● Task brief:
A copy is needed of each line in the records that has the word "west".

● The data:
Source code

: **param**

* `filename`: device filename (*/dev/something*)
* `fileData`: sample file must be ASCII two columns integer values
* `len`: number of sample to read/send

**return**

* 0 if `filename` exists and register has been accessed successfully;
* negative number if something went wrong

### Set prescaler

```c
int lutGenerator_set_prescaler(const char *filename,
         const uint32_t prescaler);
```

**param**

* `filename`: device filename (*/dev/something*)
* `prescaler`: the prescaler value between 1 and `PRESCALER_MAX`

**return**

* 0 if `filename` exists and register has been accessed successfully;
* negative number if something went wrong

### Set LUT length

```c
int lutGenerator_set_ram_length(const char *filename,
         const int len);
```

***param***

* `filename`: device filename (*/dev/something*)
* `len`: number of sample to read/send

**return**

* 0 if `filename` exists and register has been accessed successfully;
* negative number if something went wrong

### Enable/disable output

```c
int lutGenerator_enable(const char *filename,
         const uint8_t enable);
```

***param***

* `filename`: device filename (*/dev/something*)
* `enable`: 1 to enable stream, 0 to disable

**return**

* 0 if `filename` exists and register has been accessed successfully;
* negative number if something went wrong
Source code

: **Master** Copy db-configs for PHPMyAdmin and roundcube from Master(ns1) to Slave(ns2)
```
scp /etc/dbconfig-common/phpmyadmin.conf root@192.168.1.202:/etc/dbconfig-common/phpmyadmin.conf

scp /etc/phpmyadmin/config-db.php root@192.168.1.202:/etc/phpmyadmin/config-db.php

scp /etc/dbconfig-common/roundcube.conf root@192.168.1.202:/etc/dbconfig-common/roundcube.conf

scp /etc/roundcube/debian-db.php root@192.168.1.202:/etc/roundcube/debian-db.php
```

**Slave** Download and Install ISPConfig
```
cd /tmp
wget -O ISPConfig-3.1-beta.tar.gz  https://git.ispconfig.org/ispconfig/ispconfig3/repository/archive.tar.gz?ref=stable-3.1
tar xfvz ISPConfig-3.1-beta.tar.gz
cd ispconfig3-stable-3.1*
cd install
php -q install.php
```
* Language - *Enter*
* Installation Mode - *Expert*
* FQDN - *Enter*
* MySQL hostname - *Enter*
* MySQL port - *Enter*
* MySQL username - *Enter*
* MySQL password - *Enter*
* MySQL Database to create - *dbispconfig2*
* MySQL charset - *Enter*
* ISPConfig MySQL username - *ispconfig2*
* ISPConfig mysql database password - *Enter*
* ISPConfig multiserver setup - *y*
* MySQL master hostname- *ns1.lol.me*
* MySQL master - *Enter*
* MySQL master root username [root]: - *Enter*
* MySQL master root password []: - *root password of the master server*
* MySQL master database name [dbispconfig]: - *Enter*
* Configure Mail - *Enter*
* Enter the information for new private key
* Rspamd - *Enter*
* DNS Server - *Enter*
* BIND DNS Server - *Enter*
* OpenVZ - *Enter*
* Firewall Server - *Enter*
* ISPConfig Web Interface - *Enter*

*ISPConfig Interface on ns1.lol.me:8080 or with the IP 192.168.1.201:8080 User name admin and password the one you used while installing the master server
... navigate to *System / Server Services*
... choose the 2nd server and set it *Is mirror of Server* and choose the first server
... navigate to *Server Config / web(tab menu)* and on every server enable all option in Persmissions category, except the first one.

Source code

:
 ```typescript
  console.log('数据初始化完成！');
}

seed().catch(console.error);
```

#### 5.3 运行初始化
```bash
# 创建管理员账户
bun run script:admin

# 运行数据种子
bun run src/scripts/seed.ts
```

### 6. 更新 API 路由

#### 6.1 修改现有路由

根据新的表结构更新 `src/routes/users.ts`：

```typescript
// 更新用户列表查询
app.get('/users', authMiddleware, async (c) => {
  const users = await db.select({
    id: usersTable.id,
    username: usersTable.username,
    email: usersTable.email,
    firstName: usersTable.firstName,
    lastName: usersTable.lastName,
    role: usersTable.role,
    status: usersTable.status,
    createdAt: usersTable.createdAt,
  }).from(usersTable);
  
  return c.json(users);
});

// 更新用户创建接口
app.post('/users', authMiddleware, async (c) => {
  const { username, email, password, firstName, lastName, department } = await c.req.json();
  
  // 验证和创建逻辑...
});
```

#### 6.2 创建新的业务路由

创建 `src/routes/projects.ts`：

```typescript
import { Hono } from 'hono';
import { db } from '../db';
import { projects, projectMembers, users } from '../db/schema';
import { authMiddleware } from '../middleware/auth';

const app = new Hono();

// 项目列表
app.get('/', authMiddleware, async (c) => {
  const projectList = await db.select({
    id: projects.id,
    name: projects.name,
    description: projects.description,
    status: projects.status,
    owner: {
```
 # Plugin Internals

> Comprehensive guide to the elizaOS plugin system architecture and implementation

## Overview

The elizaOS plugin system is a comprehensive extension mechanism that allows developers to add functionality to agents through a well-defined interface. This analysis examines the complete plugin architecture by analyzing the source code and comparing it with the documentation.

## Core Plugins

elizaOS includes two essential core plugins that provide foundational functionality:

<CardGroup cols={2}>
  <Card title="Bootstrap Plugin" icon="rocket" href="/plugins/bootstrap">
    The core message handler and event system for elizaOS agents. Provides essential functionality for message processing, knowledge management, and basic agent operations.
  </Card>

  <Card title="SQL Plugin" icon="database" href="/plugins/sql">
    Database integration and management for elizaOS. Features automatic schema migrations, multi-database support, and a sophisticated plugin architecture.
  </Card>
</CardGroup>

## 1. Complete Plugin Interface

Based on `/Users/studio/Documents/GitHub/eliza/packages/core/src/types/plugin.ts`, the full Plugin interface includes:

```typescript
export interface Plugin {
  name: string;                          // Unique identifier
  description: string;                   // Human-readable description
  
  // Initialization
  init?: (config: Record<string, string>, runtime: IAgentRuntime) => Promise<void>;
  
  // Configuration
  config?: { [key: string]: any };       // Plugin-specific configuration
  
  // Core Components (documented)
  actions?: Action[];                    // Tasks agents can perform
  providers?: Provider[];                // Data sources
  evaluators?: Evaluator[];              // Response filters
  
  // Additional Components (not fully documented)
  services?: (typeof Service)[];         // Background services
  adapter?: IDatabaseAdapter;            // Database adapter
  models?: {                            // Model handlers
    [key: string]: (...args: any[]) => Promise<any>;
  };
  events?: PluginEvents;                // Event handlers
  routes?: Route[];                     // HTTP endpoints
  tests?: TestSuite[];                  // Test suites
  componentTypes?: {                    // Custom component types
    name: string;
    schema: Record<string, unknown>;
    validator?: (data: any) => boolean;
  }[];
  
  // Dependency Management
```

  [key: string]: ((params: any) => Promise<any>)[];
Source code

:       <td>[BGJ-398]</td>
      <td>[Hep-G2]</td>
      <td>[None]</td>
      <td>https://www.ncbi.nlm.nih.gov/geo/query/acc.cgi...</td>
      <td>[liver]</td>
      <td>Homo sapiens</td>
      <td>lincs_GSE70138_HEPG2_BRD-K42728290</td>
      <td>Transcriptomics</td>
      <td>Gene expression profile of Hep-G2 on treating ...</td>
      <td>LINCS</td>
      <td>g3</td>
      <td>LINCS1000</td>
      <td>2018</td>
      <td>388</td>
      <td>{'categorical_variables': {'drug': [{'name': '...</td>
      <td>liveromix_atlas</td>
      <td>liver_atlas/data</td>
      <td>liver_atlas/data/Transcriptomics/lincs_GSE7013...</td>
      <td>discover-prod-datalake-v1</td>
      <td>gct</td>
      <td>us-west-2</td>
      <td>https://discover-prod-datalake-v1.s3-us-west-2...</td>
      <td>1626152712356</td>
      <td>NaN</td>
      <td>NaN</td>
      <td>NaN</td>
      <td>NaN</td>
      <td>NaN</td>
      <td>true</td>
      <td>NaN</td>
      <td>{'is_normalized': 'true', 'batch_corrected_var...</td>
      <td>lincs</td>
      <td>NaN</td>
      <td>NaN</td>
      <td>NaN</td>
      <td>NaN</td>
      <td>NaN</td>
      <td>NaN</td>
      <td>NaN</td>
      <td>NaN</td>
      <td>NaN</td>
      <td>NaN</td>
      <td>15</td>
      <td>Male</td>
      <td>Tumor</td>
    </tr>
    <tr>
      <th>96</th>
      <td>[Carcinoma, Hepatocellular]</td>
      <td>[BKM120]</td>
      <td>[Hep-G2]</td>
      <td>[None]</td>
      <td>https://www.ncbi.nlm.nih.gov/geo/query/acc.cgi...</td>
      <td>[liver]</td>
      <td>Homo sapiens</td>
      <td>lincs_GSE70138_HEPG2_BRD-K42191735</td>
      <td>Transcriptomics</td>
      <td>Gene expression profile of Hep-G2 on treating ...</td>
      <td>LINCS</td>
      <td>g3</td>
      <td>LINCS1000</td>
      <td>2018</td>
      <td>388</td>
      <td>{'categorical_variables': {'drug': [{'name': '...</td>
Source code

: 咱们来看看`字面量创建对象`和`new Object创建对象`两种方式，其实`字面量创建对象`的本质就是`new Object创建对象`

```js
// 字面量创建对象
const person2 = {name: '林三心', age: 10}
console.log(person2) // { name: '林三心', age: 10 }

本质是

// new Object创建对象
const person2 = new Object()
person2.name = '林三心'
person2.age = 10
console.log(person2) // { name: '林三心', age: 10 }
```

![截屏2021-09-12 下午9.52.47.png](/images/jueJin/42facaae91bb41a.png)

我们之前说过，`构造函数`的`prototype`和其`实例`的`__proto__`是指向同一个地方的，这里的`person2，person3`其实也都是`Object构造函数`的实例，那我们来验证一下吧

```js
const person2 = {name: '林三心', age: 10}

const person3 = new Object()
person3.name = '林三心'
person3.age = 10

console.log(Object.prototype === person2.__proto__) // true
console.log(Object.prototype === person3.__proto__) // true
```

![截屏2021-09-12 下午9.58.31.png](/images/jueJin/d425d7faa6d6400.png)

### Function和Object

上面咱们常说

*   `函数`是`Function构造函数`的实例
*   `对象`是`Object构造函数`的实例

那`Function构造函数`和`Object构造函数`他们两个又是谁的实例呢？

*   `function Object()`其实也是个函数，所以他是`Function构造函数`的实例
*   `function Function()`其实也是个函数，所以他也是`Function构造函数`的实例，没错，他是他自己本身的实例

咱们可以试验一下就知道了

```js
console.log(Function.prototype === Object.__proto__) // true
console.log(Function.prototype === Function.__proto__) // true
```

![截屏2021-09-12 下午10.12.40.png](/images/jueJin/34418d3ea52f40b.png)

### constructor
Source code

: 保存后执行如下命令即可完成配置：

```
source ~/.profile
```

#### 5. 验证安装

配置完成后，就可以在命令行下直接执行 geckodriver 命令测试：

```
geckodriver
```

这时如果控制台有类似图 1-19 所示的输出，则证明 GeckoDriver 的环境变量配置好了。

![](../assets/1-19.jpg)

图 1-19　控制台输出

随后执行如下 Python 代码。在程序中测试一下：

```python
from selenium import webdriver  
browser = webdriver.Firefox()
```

● Solution to this problem:
      <td>us-west-2</td>
      <td>https://discover-prod-datalake-v1.s3-us-west-2...</td>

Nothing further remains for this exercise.